Es konnte ebenfalls bestätigt werden, dass Polysorbat 80 als Lebensmittelzusatzstoff dazu führt, dass auch schädliche Stoffe verstärkt in den Körper aufgenommen werden. In einer Untersuchung konnte nachgewiesen werden, dass Polysorbat 80 die Aufnahme von Phthalaten deutlich erhöht. Phthalate sind nachweislich für mitochondriale Dysfunktionen verantwortlich, wirken reproduktions- und entwicklungstoxisch, verursachen Nierenentzündung und Schilddrüsenatrophie. Sie werden häufig als Weichmacher in Kunststoffverpackungen verwendet und migrieren erwiesenermaßen in die darin verpackten Produkte (siehe Kapitel 25). Viele Medikamente und Nahrungsergänzungsmittel, die Polysorbat 80 enthalten und in phthalathaltigen Kunststoffverpackungen auf den Markt gelangen, stellen somit ein Risiko für die Gesundheit dar. Durch die erhöhte Löslichkeit der Phthalate und die gesteigerte Permeabilität der Darmschleimhaut werden die Phthalate vermehrt in den Körper aufgenommen und können dort ihr gesundheitsschädliches Potenzial entfalten. (498)

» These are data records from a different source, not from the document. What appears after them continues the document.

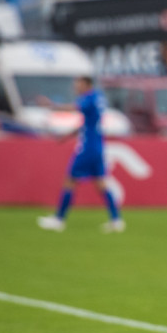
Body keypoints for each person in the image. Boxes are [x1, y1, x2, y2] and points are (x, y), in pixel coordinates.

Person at [37, 76, 124, 233]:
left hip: (87, 148)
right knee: (101, 183)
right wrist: (68, 135)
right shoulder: (98, 97)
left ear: (87, 84)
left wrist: (51, 105)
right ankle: (116, 220)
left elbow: (74, 107)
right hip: (97, 145)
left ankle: (59, 219)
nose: (76, 87)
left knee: (70, 180)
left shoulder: (89, 98)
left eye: (78, 84)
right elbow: (87, 124)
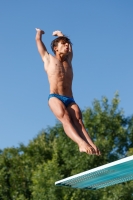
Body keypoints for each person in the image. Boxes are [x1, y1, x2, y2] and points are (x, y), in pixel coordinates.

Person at [35, 28, 101, 156]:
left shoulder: (68, 60)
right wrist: (39, 33)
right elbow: (38, 42)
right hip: (55, 97)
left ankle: (91, 145)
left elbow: (70, 46)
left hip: (70, 99)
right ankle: (81, 144)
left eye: (67, 44)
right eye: (63, 44)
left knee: (78, 120)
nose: (66, 46)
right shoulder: (48, 59)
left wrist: (61, 35)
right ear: (56, 48)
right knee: (65, 117)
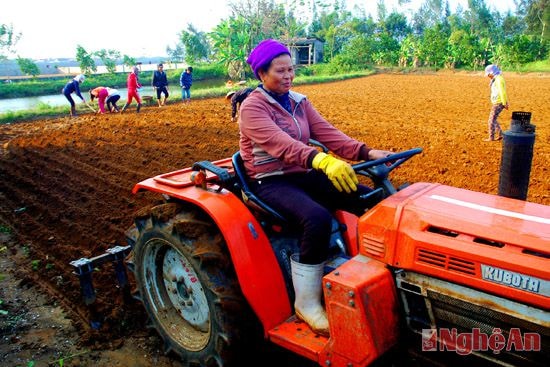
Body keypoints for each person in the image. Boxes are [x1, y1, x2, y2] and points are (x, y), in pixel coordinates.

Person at [239, 39, 394, 336]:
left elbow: (328, 134)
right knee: (316, 218)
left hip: (303, 172)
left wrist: (367, 152)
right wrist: (320, 160)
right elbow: (281, 145)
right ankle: (307, 302)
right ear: (262, 74)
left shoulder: (299, 101)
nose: (288, 76)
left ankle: (377, 273)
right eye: (280, 71)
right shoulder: (252, 108)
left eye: (291, 70)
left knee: (370, 197)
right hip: (269, 180)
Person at [484, 64, 509, 142]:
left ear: (492, 72)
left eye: (488, 74)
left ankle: (491, 137)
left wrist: (504, 102)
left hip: (499, 102)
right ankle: (500, 133)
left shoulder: (498, 79)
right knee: (494, 119)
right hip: (498, 101)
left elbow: (502, 91)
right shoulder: (497, 78)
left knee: (491, 120)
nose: (488, 76)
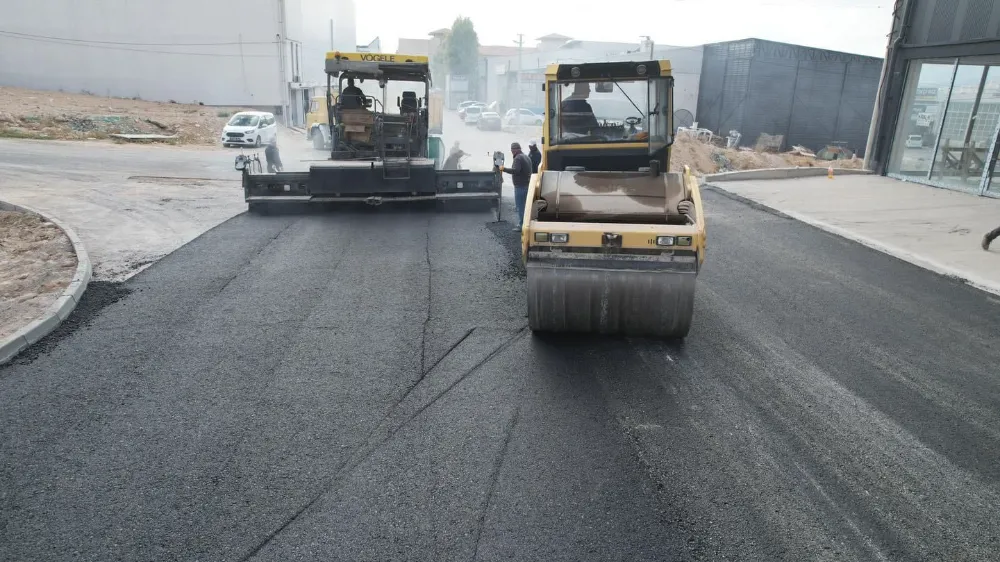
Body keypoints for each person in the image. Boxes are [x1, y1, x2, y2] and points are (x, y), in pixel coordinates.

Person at [500, 142, 533, 231]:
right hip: (527, 185)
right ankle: (528, 224)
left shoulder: (518, 158)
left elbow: (516, 170)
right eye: (511, 149)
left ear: (517, 149)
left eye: (513, 149)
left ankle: (522, 225)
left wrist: (503, 169)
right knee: (526, 206)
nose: (512, 151)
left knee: (520, 206)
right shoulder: (526, 157)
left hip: (520, 186)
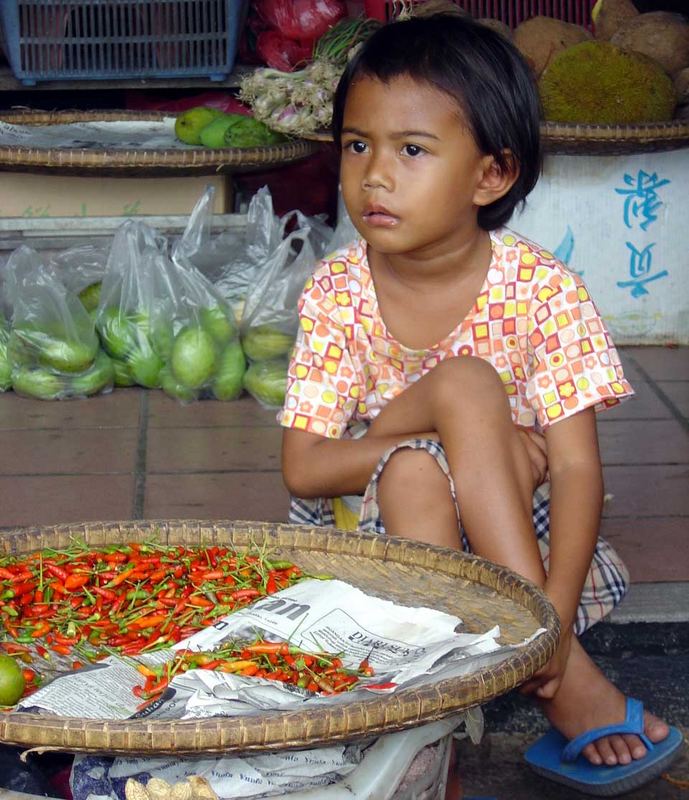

Überwindung der Blut-Hirn-Schranke
Polysorbat 80 wird als medizinischer Hilfsstoff sehr häufig eingesetzt, um Wirkstoffe besser durch Zellmembranen schleusen zu können. Durch seine Eigenschaften, die Membranfunktionen zu stören und die Durchlässigkeit von Zellen zu erhöhen, gelangen Wirkstoffe deutlich effektiver an ihre Wirkorte. Es liegen unzählige Studien über die Wirksamkeit von Polysorbat 80 als Transportverstärker vor. Jedoch ist Polysorbat 80 auch in der Lage, die Blut-Hirn-Schranke zu überwinden. (485) Diese stellt normalerweise eine natürliche Schutzbarriere vor toxischen Substanzen und Pathogenen dar. Zum einen kann zwar die Zugabe von Polysorbat 80 eine erhöhte Wirkstoffaufnahme ins Gehirn fördern, zum anderen besteht aber auch gleichermaßen die Gefahr, dass toxische Substanzen die Blut-Hirn-Schranke vermehrt überwinden. Die möglichen negativen Auswirkungen sind hier nicht absehbar, da es durchaus möglich ist, dass unerwünschte Substanzen unbemerkt die Blut-Hirn-Schranke passieren.
Für eine Übersicht der Emulgatoren in Nahrungs(ergänzungsmitteln) siehe Kapitel 19.